Parsing natural(ish) language with Javascript

Last updated: 3 March 2016

I’m working on a project to convert static html pages into dynamic, interactive study planners for our students.

It’s a worthy and large-scale task - students have difficulty understanding the current versions, so we want to build a replacement that takes static data from our CMS, and presents it in an intuitive way.

I’m not about to give a blow-by-blow account of the entire process - I’m writing documentation at the moment, and it’s no fun, so I ain’t about to repeat myself.

But here’s a fun little task - processing strings to booleans.

Background: each planner consists of a list of courses (or course selections or electives and so on). Each course can have one or more requisite values, being pre, anti and co.

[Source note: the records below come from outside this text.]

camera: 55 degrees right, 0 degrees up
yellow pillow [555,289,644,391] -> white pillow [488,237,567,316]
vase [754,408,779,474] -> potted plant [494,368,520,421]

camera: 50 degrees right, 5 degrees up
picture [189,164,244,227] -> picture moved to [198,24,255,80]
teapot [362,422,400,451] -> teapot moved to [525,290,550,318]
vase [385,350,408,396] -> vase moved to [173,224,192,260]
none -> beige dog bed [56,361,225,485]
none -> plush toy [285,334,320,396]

If the requisites for a given course are met, it should be available as an option in the plan.

Typically, a requisite will be a simple string, like this:

ABC123 or DEF456 or GHI789

That’s nice and simple - we can check the previously completed courses, if any of them exist in that string, the requisite has been met.

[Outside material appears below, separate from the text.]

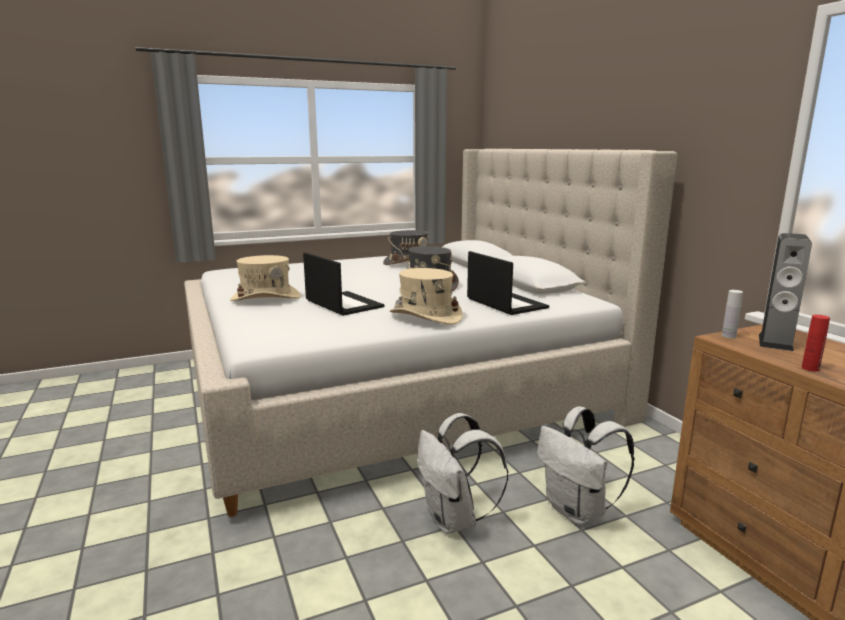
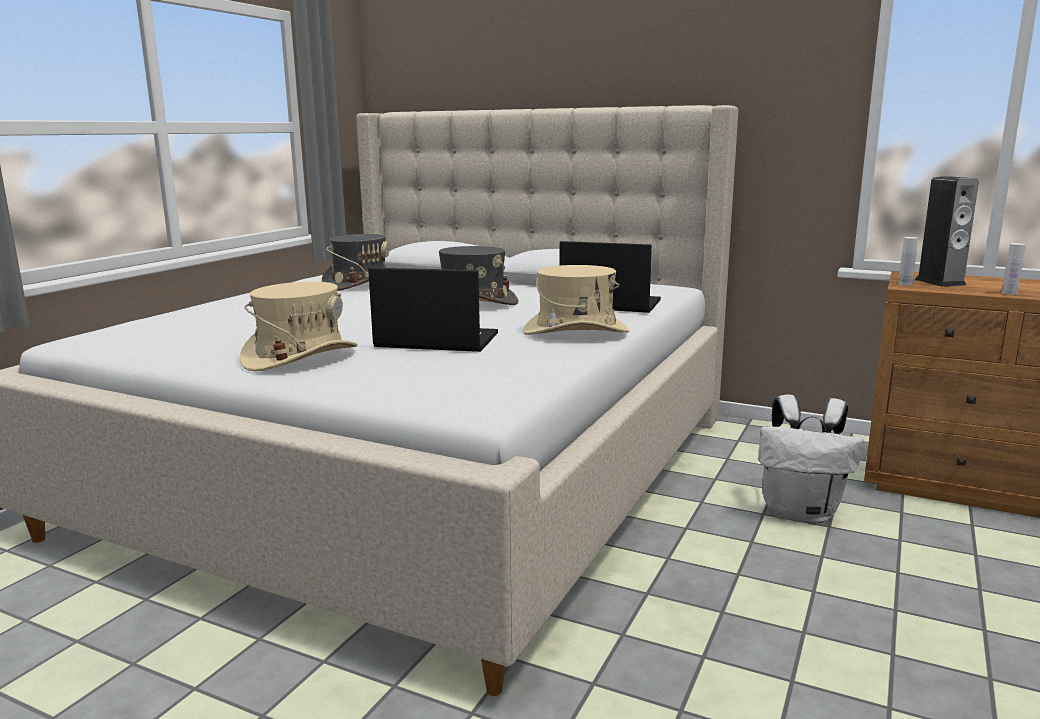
camera: 40 degrees left, 0 degrees up
white backpack [417,413,508,534] -> none
red bottle [802,315,830,372] -> white bottle [1002,243,1025,295]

But of course, it’s not always simple. Life would be boring if that were the case. We also have requisites like this:

(ABC123 or DEF456) and GHI789

or

(ABC123 and DEF456) or GHI789

or

(ABC123 or DEF456) and (GHI789 or JKL123)

And so on ad-nauseum. Then there’s also cases where the string contains arbitrary text - administrators can add any value they like, and they particularly like to include variations on a theme. Think things like ‘a’ or ‘any’ or plural vs singular.

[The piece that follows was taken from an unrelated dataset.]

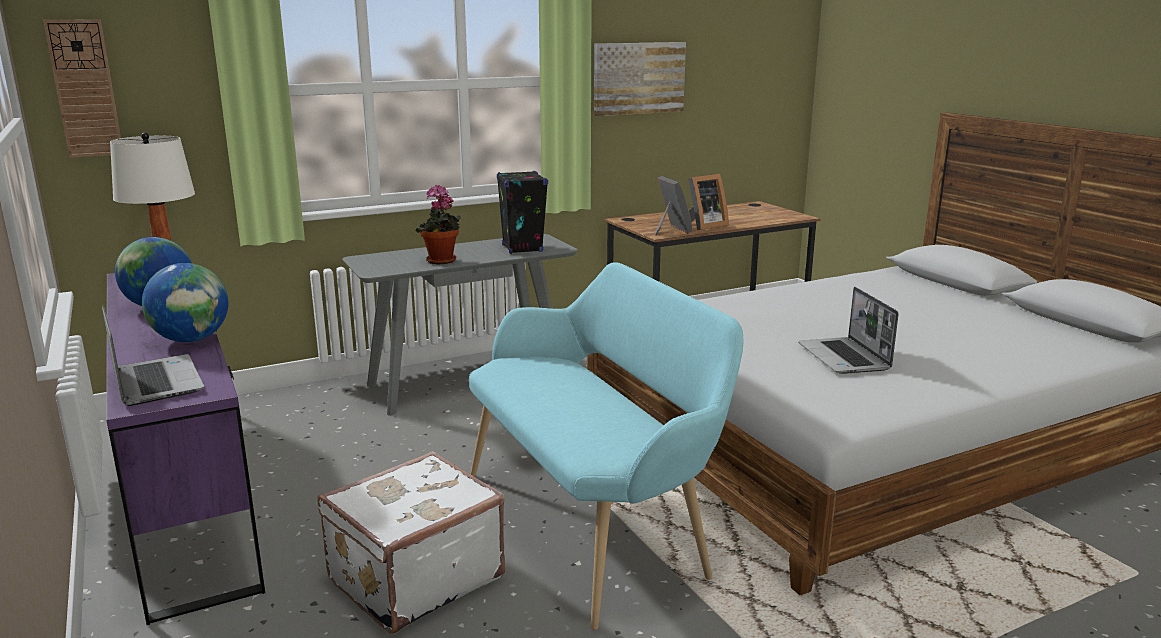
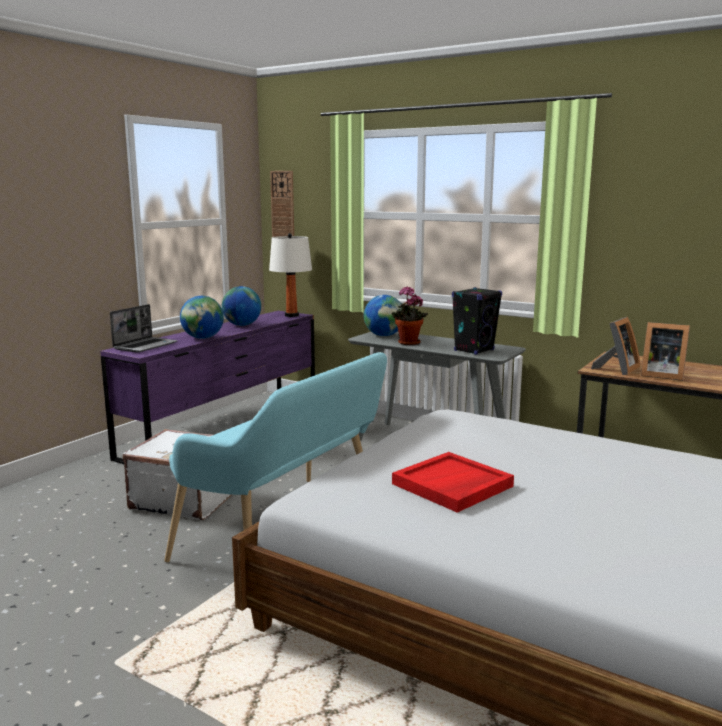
camera: 60 degrees right, 5 degrees down
picture [594,42,686,116] -> none
laptop [798,287,899,374] -> red tray [392,452,514,513]
none -> globe [364,295,402,336]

So my first approach no longer works. If it’s all or, we’re sweet, but and and () make things more complicated.

Given that I ultimately needed a boolean value, I need to distill that string down to something I can evaluate, and hopefully get back the required boolean.

Which didn’t turn out to be too tricky at all - funny how a bit of clear thinking can make a daunting task much more manageable.

First up, let’s turn those and and or instances into something useful:

var pre = item.prerequisites.replace(/\s(or)$/gi, '').replace(/and/gi, '&&').replace(/or/gi, '||');

The first replace manages instances where a string has a trailing or. Yup, it’s not the cleanest of data.

Then, I loop through the set of completed courses (which are represented by their unique code). Each instance of a code in the string is then replaced with true.

That takes care of any simple requisites that are comprised only of course codes and operators.

To manage all the other garbage that may appear, I’m letting our site editors store override values which will always be replaced with true.

By treating these as regular expressions, I can manage plurals and variants relatively simply.

So once we’ve done that, we can evaluate the string and see what we get back. In case of errors, where the string doesn’t evaluate and there are no course or program codes in the string, I’m setting the flag to true, along with an additional flag to display a warning in the UI - it’s never going to be possible to capture all scenarios through string parsing, but a decent fallback means this doesn’t really matter.

try {
    valid = eval(pre);
} catch (e) {
    if (pre.search(courseRegex) === -1 && pre.search(programRegex) === -1) {
        valid = true;
        item.reqAlert = true;
    } else {
        valid = false;
    }
}

Is it foolproof? Absolutely not, someone will always be able to build a more foolish fool. But what it does do is handle 95% of scenarios elegantly, while providing a robust fallback for the outlying cases.